DIRECTIONS FOR THIS TASK
Update the extracted text in every item by changing "Convoyeurs" to "Transporteurs" and keeping everything else as is. Give back only the text lines, without the pictures.

-- RECORDS follows --

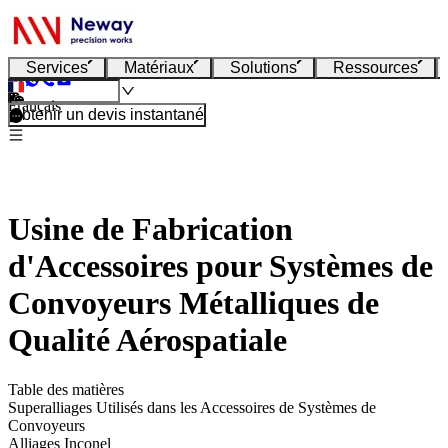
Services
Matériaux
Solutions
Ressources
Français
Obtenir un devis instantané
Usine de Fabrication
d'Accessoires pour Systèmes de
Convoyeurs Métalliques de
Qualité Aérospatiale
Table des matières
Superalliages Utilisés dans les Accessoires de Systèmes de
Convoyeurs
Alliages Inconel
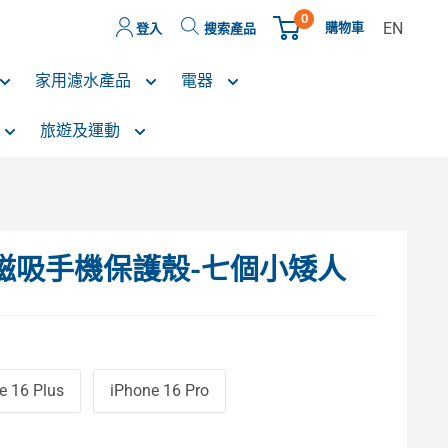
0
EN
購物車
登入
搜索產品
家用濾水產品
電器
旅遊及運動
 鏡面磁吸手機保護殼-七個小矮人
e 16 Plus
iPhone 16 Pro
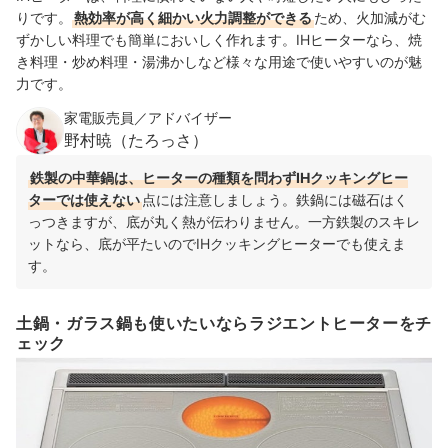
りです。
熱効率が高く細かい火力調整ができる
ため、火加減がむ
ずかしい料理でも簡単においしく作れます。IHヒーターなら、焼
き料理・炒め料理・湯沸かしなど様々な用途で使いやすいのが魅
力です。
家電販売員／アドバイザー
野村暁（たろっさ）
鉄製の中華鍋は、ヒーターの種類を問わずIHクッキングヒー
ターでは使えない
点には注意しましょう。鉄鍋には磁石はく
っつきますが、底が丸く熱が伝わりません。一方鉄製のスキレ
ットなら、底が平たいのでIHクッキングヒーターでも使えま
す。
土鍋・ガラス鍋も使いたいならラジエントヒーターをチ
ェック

-- RECORDS concluded --

ANSWER FOR THE TASK
Services
Matériaux
Solutions
Ressources
Français
Obtenir un devis instantané
Usine de Fabrication
d'Accessoires pour Systèmes de
Transporteurs Métalliques de
Qualité Aérospatiale
Table des matières
Superalliages Utilisés dans les Accessoires de Systèmes de
Transporteurs
Alliages Inconel
0
EN
購物車
登入
搜索產品
家用濾水產品
電器
旅遊及運動
 鏡面磁吸手機保護殼-七個小矮人
e 16 Plus
iPhone 16 Pro
りです。
熱効率が高く細かい火力調整ができる
ため、火加減がむ
ずかしい料理でも簡単においしく作れます。IHヒーターなら、焼
き料理・炒め料理・湯沸かしなど様々な用途で使いやすいのが魅
力です。
家電販売員／アドバイザー
野村暁（たろっさ）
鉄製の中華鍋は、ヒーターの種類を問わずIHクッキングヒー
ターでは使えない
点には注意しましょう。鉄鍋には磁石はく
っつきますが、底が丸く熱が伝わりません。一方鉄製のスキレ
ットなら、底が平たいのでIHクッキングヒーターでも使えま
す。
土鍋・ガラス鍋も使いたいならラジエントヒーターをチ
ェック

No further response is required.